Next, a study would identify the agency's water resources, looking at the existing ones and where new ones could come from if needed.
"People see Scofield Reservoir and say to themselves 'there's plenty of water there for drinking even if it is low'," stated Richens. "The problem is that PRWID only has rights to about 10 percent of the water in that reservoir. The question we have to ask ourselves is if growth takes place, how much water are we going to need to gain the rights to to serve that growth?"
That same part of the study will also look at existing water leases PRWID has, the water exchange agreement with Price City and what other resources might be available.
It would also deal with water source protection as well.
"Our drainage and consequently our supplies not only come from Carbon County but also from Emery, Sanpete, Wasatch, Duchesne and Utah counties," explained Richens. "We all know about what has been going on for many years concerning the conflict on the Gooseberry Dam construction. What about those other areas. The White River drainage comes from Wasatch, Utah and Duchesne counties."
The water shares that PRWID owns or leases are very much like any other share private citizens own. In drought years, each share actually relates to less water, because the delivery on a share might be reduced, based on the available supplies.
"This year the reservoir was only able to deliver 65 percent of the normal amount of water per share (through the dam) than can be delivered in a normal year," he said. "What would happen if we had a dry winter this year and that dropped to 35 percent next year? We need to study those circumstances, how they affect us and what we can do about it if it does happen at some future date."
Finally the study would look at the major sources of pollution in the water supply. That may include direct pollution (such as from an industrial plant or a mine) and non-point pollution sources (such as runoff from parking lots).

================

* **Problems and tasks**:
1. Using the water study excerpt, decide whether each statement agrees with it: (a) PRWID holds rights to about 10 percent of the water in Scofield Reservoir; (b) this year the reservoir delivered 35 percent of the normal amount of water per share; (c) runoff from parking lots is given as an example of direct pollution. For each, give yes or no and quote the deciding words.
2. Reproduce the water study excerpt word for word, everything from "Next, a study" down to "protection as well.".

* **Available data**:
================

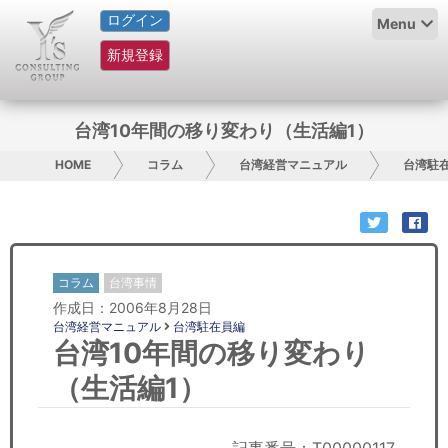
ログイン
HOME
Menu
新規登録
サービス紹介
コラム
台湾10年間の移り変わり（生活編1）
グループ概要
HOME
コラム
台湾経営マニュアル
台湾駐
採用情報
お問い合わせ
コラム
台湾事情
作成日：2006年8月28日
日本人にPR
台湾経営マニュアル
台湾駐在員編
台湾10年間の移り変わり
コンサルティング
（生活編1）
リサーチ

================

* **Replies**:
1.
(a) Yes: "PRWID only has rights to about 10 percent of the water in that reservoir"
(b) No: "This year the reservoir was only able to deliver 65 percent of the normal amount of water per share"
(c) No: "non-point pollution sources (such as runoff from parking lots)"

2.
Next, a study would identify the agency's water resources, looking at the existing ones and where new ones could come from if needed.
"People see Scofield Reservoir and say to themselves 'there's plenty of water there for drinking even if it is low'," stated Richens. "The problem is that PRWID only has rights to about 10 percent of the water in that reservoir. The question we have to ask ourselves is if growth takes place, how much water are we going to need to gain the rights to to serve that growth?"
That same part of the study will also look at existing water leases PRWID has, the water exchange agreement with Price City and what other resources might be available.
It would also deal with water source protection as well.